_Task prompt_: With pictures omitted, output the records below exactly as they appear.

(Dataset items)
+++

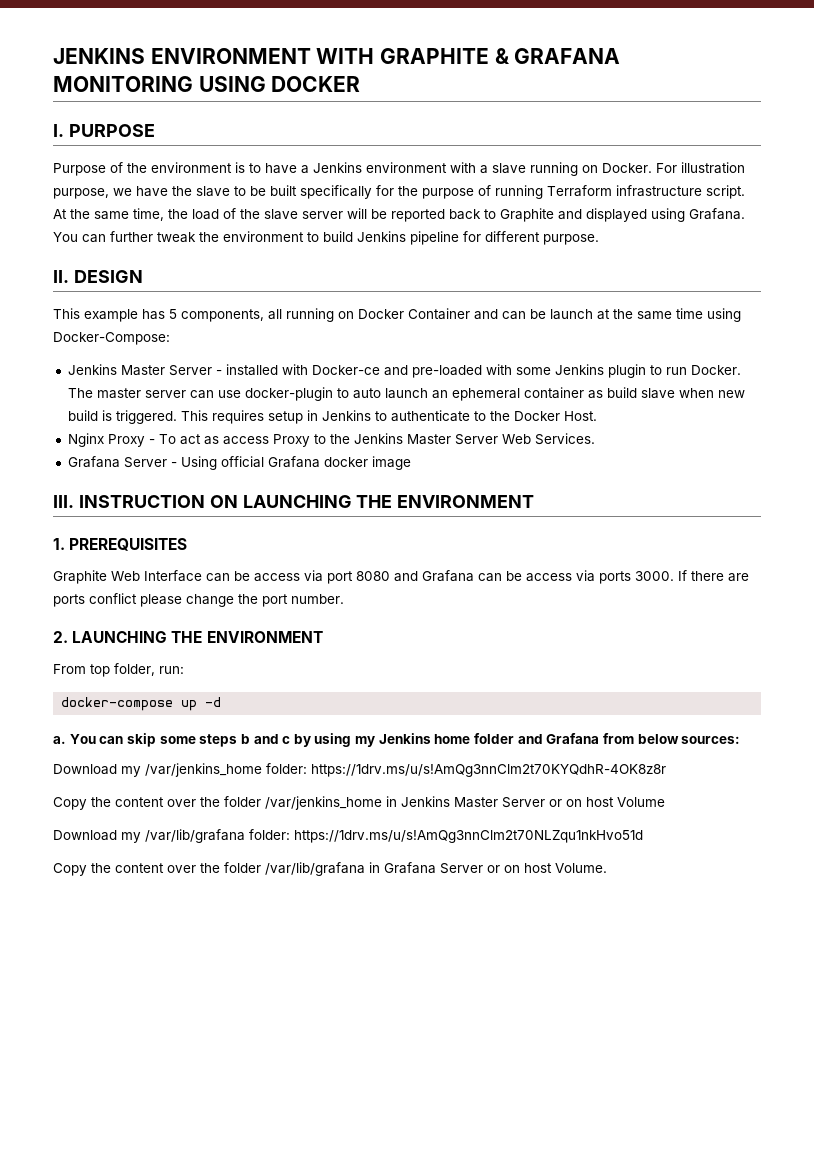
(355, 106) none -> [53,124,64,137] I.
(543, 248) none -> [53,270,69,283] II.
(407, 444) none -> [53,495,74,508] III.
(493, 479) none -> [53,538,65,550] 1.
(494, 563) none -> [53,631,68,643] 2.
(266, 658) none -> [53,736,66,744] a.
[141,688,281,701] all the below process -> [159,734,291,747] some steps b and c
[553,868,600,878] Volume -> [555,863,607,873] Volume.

+++

_Solution below_:
(355, 106) none -> [53,124,64,137] I.
(543, 248) none -> [53,270,69,283] II.
(407, 444) none -> [53,495,74,508] III.
(493, 479) none -> [53,538,65,550] 1.
(494, 563) none -> [53,631,68,643] 2.
(266, 658) none -> [53,736,66,744] a.
[141,688,281,701] all the below process -> [159,734,291,747] some steps b and c
[553,868,600,878] Volume -> [555,863,607,873] Volume.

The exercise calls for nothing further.